One cannot aspire to the necessarily lofty love-of-enemy mountaintop without
first clearing the no less lofty forgiveness-of-enemy foothills; the ascent to
the mountaintop begins in the rugged foothills.

7.  
Dear Christian friend, how goes the
struggle with your enemies? Are you being bashed, beaten, and bruised, and yea,
maybe even worse than all that? If you wish, take a moment bloodied friend in
Christ and fix on a Cross in your vicinity or simply in your mind, and shift
your focus to Jesus’ enemies, which include you and me, and see Him there dying
for His enemies. No greater love has one for another than to lay down their
life for them, but what shall we say of that love if it is an enemy for which
one dies as Jesus did for us? How great His love for us is indeed. We have been
forgiven and are exceedingly loved by Him, and as His people we must forgive
our enemies and love them even as Jesus forgave us in keeping with His love for
us. It is difficult for us to do that because God built certain defense
mechanisms into our person designed to protect us from hurtful enemies, and so
it is natural to want to resist an enemy, to fight back and whatnot—loving an
enemy does not come naturally to say the least. But we are in the process of transformation unto the Spirit of Christ by that very Spirit.

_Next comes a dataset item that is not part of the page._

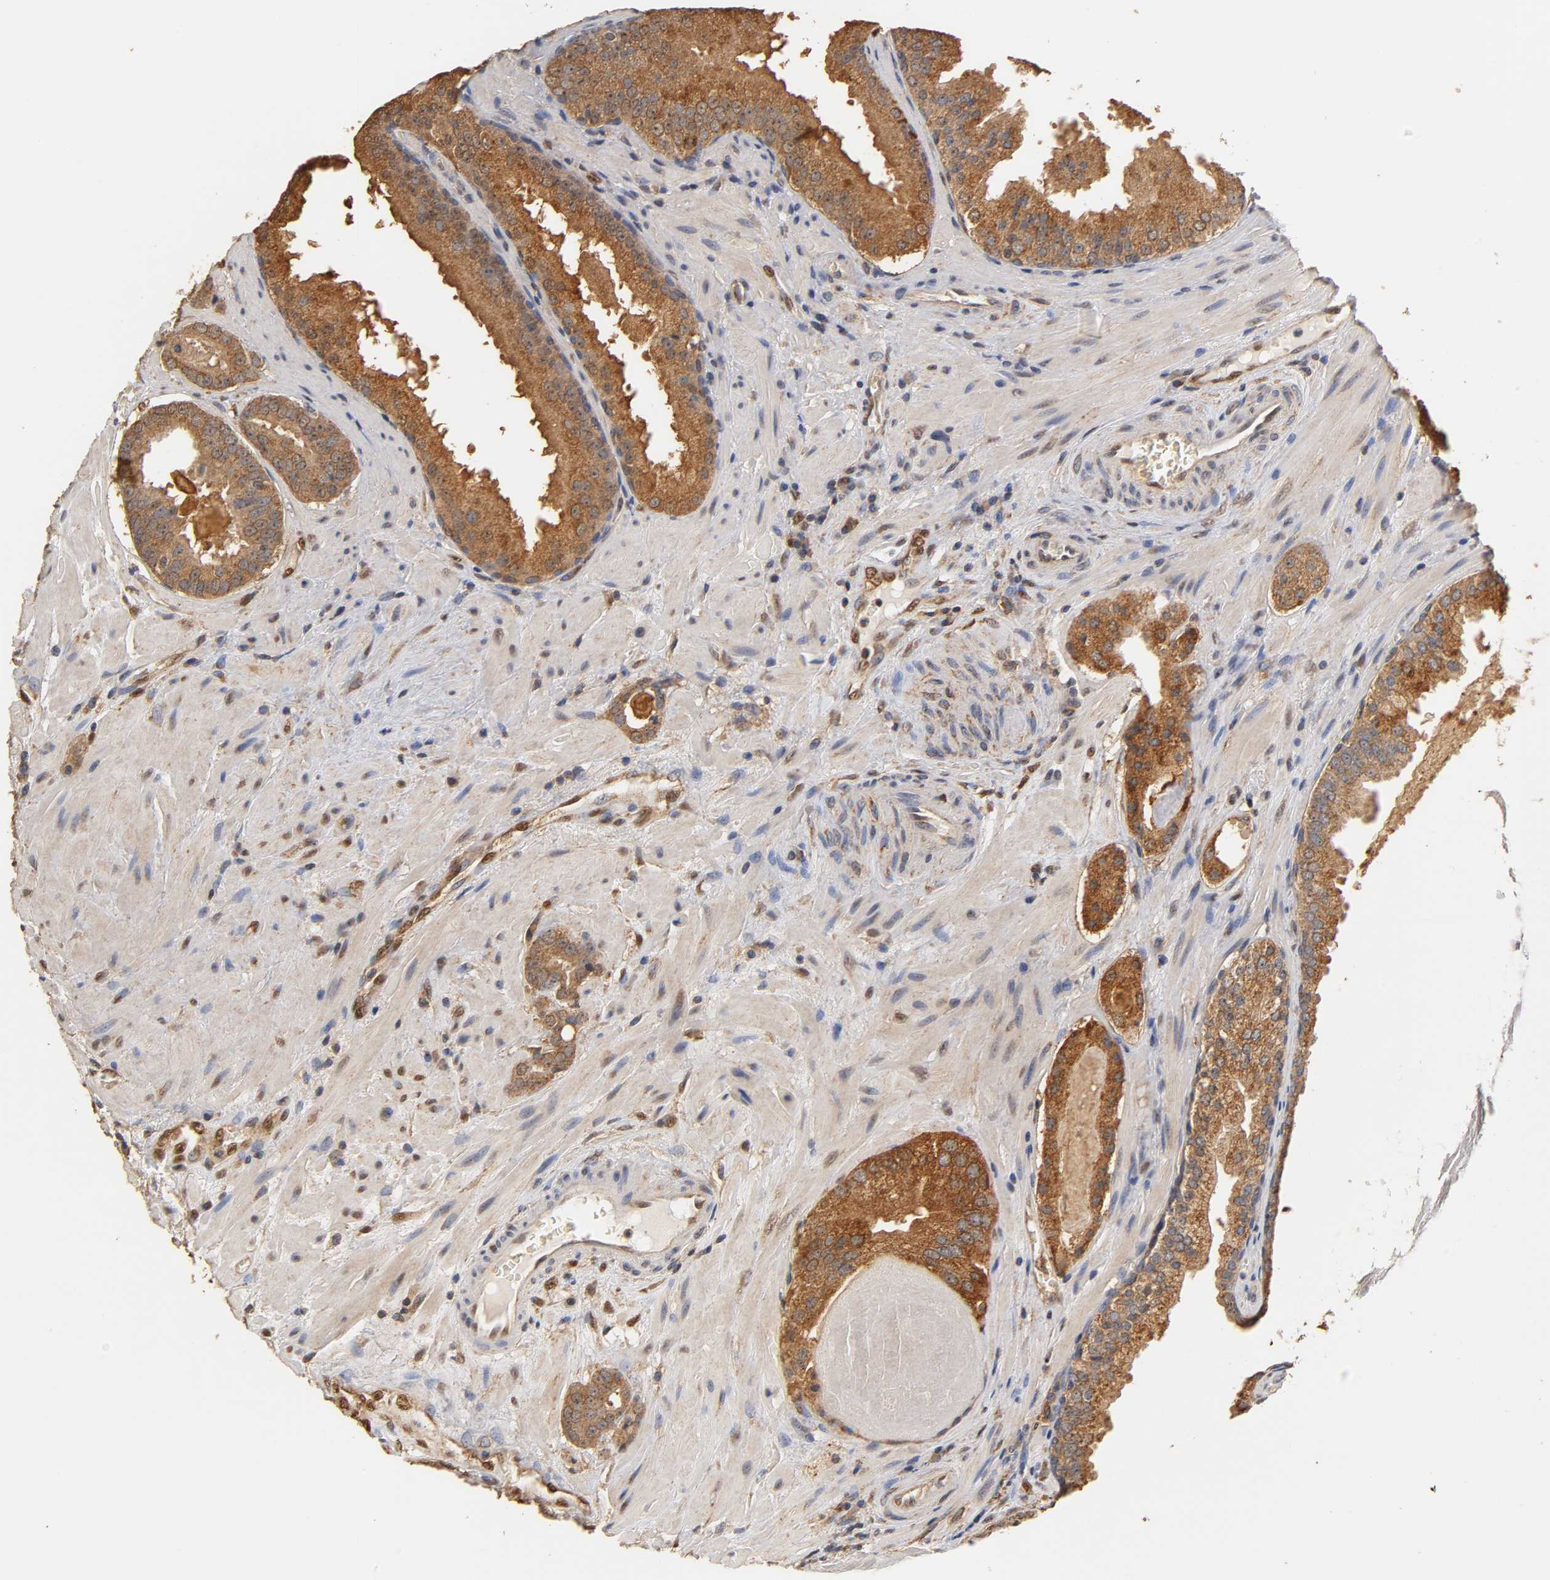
{"staining": {"intensity": "strong", "quantity": ">75%", "location": "cytoplasmic/membranous"}, "tissue": "prostate cancer", "cell_type": "Tumor cells", "image_type": "cancer", "snomed": [{"axis": "morphology", "description": "Adenocarcinoma, High grade"}, {"axis": "topography", "description": "Prostate"}], "caption": "A high amount of strong cytoplasmic/membranous positivity is seen in about >75% of tumor cells in prostate cancer (high-grade adenocarcinoma) tissue.", "gene": "PKN1", "patient": {"sex": "male", "age": 68}}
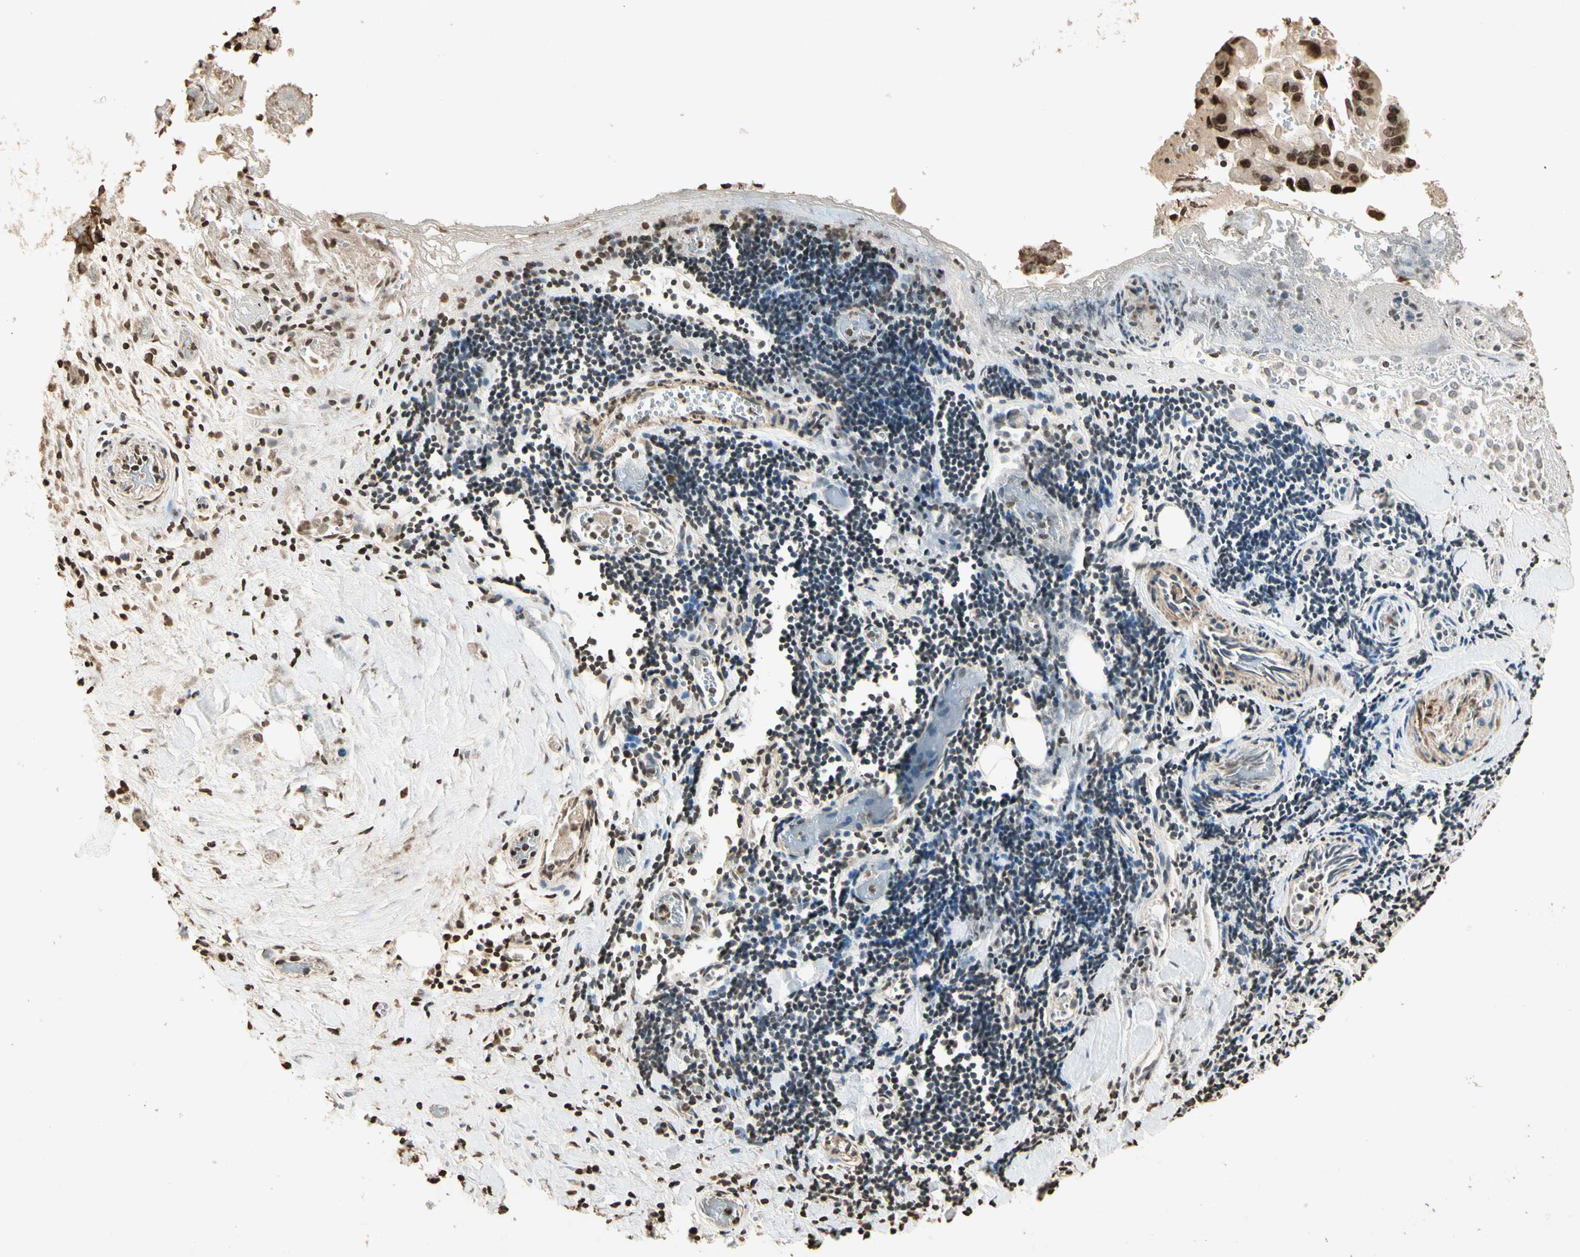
{"staining": {"intensity": "moderate", "quantity": "25%-75%", "location": "cytoplasmic/membranous,nuclear"}, "tissue": "liver cancer", "cell_type": "Tumor cells", "image_type": "cancer", "snomed": [{"axis": "morphology", "description": "Normal tissue, NOS"}, {"axis": "morphology", "description": "Cholangiocarcinoma"}, {"axis": "topography", "description": "Liver"}, {"axis": "topography", "description": "Peripheral nerve tissue"}], "caption": "A histopathology image of liver cancer stained for a protein exhibits moderate cytoplasmic/membranous and nuclear brown staining in tumor cells.", "gene": "TOP1", "patient": {"sex": "male", "age": 50}}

We are going places that the natural man ever resident inside us is not
familiar with and balks at; we are not quite there yet, the process continues
down here in the land of the living as we in our spirit are being carried along
by the Spirit of God unto Christ-likeness, and so as the process continues it
is understandably difficult for us to always love our enemies and others per se
perfectly like Jesus. Nevertheless, let us be carried along by the Spirit of
God toward ever greater love for our enemies and not resist Him. With each
enemy that God allows into our lives He brings another opportunity for us to be
like Jesus, another opportunity to “get on the Cross next to Jesus” and forgive,
and love our enemies, and glorify God, in solidarity with Jesus, our great
savior God and the Lover of our Souls.

Praised be your Name great
savior God, lover of my soul even whilst beforetime I was your decided enemy.
Thank you for bearing long with me and loving me throughout; thank you for
redeeming and saving my impoverished soul my Lord. Amen.